Dataset entries:
Content starts

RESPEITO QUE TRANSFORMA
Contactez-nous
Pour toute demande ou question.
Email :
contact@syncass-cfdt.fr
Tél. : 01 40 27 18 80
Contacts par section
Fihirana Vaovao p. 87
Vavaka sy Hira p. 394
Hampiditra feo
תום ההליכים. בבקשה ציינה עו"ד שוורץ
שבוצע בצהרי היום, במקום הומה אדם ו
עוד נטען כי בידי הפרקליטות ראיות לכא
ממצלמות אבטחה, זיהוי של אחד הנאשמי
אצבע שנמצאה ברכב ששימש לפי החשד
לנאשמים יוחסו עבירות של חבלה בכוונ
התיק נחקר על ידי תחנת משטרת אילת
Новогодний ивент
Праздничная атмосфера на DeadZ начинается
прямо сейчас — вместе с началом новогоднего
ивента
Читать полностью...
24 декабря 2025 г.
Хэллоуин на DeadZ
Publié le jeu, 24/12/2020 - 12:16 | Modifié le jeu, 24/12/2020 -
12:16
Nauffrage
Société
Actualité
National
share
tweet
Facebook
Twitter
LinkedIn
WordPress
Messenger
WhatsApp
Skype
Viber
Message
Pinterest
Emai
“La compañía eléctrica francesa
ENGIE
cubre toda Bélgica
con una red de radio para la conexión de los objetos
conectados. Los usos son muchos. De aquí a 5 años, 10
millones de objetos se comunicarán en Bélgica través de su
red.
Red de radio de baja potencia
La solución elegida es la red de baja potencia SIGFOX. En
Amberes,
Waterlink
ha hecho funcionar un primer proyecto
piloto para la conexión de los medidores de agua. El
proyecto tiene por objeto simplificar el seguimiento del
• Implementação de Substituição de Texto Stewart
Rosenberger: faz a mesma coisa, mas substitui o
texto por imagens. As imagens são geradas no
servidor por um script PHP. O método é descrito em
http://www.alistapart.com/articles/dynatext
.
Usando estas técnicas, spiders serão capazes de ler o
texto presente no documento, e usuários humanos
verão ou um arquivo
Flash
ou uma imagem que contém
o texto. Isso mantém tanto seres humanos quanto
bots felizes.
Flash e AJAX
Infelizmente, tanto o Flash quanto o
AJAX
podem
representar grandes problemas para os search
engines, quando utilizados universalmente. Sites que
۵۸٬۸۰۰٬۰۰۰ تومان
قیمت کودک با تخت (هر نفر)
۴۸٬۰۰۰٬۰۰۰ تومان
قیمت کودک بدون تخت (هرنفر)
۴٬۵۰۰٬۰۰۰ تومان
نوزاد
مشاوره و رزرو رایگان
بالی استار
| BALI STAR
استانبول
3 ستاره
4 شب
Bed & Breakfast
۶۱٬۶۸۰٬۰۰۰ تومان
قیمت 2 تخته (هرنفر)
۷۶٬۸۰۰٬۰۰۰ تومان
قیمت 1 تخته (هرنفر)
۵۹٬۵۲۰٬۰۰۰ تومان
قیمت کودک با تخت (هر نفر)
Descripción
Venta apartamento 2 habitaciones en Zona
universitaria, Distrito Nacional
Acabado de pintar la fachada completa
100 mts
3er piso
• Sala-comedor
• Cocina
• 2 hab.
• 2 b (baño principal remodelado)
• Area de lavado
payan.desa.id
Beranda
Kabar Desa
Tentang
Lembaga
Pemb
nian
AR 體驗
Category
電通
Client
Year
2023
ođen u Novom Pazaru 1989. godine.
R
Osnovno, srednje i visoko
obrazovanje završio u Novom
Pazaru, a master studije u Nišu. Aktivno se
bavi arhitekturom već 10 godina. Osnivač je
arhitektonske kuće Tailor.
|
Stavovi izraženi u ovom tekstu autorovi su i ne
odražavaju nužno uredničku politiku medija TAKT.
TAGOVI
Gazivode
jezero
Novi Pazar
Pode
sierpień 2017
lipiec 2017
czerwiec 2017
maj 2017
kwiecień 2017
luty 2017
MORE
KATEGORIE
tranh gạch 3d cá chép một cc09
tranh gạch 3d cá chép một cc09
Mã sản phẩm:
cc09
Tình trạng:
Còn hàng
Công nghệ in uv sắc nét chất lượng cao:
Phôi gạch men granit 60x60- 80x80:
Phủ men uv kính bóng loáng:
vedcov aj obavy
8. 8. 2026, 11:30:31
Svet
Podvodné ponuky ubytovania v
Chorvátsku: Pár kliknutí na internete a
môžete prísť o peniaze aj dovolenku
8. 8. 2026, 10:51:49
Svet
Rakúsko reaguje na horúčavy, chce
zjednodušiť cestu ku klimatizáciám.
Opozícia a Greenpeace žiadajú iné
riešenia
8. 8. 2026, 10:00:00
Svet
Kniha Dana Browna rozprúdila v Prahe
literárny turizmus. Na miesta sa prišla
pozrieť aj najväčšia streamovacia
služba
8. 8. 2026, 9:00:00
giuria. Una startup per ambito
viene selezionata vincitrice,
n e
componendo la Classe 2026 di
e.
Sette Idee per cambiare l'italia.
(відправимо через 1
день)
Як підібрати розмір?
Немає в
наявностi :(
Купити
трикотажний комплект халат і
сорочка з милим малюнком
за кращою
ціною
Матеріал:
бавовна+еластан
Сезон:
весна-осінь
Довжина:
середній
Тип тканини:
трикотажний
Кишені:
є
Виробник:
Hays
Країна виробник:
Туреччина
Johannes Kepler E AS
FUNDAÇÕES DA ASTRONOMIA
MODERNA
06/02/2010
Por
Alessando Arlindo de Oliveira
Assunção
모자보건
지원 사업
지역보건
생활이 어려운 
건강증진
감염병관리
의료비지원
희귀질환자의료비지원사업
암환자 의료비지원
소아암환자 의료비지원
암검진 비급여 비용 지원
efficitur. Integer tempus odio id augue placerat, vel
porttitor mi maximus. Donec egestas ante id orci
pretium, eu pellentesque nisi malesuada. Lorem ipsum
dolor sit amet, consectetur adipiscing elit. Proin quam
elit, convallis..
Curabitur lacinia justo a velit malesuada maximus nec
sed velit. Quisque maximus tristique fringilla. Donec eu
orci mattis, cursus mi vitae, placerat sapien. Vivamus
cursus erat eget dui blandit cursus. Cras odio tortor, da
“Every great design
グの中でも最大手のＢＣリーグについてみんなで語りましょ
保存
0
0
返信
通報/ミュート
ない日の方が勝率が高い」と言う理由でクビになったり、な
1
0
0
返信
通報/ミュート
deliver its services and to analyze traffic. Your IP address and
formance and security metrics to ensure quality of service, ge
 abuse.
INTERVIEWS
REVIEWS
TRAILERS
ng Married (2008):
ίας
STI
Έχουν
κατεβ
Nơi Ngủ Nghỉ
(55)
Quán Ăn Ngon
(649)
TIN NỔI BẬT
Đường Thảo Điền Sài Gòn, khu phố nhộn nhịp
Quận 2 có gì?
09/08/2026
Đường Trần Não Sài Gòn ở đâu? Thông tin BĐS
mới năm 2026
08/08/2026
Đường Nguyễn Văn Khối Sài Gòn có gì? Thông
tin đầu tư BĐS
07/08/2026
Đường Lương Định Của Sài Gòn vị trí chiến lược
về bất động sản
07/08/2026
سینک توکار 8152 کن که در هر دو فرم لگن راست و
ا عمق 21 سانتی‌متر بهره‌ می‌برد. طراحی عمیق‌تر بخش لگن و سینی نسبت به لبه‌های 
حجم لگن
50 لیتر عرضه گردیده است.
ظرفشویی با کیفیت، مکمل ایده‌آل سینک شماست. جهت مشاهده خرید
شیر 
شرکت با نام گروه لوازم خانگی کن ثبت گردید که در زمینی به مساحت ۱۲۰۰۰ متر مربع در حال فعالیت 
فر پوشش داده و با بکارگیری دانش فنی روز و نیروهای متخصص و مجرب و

Content ends

◆ **DIRECTIVE**
Reproduce the material verbatim, from its first line through the line containing "שבוצע בצהרי היום, במקום הומה אדם ו", including both of those lines.

◆ **SOLUTION TO THIS PROBLEM**
RESPEITO QUE TRANSFORMA
Contactez-nous
Pour toute demande ou question.
Email :
contact@syncass-cfdt.fr
Tél. : 01 40 27 18 80
Contacts par section
Fihirana Vaovao p. 87
Vavaka sy Hira p. 394
Hampiditra feo
תום ההליכים. בבקשה ציינה עו"ד שוורץ
שבוצע בצהרי היום, במקום הומה אדם ו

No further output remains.